With each passing year, the family has become less important to human existence. Modernity has a propensity to sunder ties of kinship. It is not hard to imagine a future where they are no longer necessary. When that day comes, living with a traditional family will be a disadvantage. It will burden anyone who dares to use it with unnecessary restrictions. Taking a year off of their job to care of their sick father would be nothing more than a hassle. He would loose invaluable job experience that would hurt his career.

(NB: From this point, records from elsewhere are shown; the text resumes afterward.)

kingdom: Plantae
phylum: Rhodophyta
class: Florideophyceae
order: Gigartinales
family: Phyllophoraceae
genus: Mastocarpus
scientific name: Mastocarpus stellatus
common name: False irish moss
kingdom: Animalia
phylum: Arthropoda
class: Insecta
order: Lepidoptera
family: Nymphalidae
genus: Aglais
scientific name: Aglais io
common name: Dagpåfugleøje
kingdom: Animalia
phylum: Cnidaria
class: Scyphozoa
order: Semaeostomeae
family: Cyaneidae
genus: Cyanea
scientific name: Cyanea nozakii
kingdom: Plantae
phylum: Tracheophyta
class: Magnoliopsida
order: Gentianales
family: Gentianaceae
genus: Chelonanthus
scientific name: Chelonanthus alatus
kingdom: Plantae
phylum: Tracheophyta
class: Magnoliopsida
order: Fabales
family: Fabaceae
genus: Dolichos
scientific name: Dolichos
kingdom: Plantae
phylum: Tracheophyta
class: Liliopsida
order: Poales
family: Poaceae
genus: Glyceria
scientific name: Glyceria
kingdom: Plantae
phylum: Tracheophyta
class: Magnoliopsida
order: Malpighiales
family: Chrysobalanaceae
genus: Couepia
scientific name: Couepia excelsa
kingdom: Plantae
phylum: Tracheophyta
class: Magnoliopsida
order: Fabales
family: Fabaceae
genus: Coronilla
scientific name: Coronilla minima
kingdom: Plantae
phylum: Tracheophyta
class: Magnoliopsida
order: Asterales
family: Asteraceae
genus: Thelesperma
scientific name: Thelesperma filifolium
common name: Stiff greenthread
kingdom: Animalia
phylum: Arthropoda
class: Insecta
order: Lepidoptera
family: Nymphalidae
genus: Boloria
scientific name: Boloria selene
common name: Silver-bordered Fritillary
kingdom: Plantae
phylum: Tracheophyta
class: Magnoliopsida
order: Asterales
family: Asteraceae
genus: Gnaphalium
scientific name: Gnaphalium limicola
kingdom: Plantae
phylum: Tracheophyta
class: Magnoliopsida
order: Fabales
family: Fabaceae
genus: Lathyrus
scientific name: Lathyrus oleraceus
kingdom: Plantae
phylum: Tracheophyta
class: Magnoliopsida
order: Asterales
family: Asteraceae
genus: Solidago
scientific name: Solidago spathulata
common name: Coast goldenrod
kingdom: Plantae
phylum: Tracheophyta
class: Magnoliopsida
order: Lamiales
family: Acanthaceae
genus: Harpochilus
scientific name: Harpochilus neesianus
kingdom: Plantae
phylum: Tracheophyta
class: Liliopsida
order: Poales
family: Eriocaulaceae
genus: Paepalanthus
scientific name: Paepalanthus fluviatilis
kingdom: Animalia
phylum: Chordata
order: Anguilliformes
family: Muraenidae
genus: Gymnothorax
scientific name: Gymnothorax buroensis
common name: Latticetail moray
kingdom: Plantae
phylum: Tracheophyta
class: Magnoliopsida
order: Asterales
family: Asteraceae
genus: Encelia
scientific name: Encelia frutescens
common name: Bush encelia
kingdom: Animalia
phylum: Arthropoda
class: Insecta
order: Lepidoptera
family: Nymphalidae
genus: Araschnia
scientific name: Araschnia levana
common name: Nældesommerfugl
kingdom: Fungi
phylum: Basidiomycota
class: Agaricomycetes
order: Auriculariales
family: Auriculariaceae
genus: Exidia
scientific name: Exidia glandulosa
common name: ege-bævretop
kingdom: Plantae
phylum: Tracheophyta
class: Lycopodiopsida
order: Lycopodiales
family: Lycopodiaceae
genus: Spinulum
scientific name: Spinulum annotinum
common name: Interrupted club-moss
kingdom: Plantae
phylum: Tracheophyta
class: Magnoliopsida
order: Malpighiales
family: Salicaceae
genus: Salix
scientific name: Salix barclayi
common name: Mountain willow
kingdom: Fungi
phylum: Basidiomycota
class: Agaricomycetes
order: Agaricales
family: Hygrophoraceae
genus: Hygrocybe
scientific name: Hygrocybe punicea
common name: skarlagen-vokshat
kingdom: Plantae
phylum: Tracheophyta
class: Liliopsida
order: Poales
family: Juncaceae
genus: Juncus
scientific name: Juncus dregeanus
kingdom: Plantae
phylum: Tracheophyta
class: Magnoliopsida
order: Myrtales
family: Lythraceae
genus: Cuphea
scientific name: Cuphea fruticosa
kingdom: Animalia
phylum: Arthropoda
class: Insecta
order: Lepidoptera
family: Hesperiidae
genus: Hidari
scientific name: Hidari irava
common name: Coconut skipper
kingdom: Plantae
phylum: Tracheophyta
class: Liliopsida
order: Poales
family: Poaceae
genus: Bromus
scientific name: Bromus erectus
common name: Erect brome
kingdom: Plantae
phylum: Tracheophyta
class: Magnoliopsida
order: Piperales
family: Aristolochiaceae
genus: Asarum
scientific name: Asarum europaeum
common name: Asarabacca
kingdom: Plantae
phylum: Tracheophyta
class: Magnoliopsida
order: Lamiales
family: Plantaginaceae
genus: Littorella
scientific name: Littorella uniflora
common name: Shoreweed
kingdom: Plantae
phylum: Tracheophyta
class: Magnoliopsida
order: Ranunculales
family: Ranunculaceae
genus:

In many aspects, modernity has declared war on the family. Ultra-modernist political systems call for a utopian society where everyone is treated equally. The very concept of family subverts this sort of society. When a fire breaks out, a mother will always choose to save her own child over anyone else.
There are certain things that a family provides that modernity will never be able to replace. No matter how productive someone is without a family, he has lost an immeasurable source of human identity. The closer two people are related, the more likely that they will come to each others aid. Humanity, since its inception, has always gained a great sense of happiness and purpose from family. Without families, we can never be a son, daughter, father, mother, sister, or brother to someone else.
These relationships mean something more than pure, raw survival. The roots of these relationships grow deep within our genetic make up. We have inherited them from our ancestors. To have a family is part of what it means to be a person. Until we stop being human, family will always be central to our lives.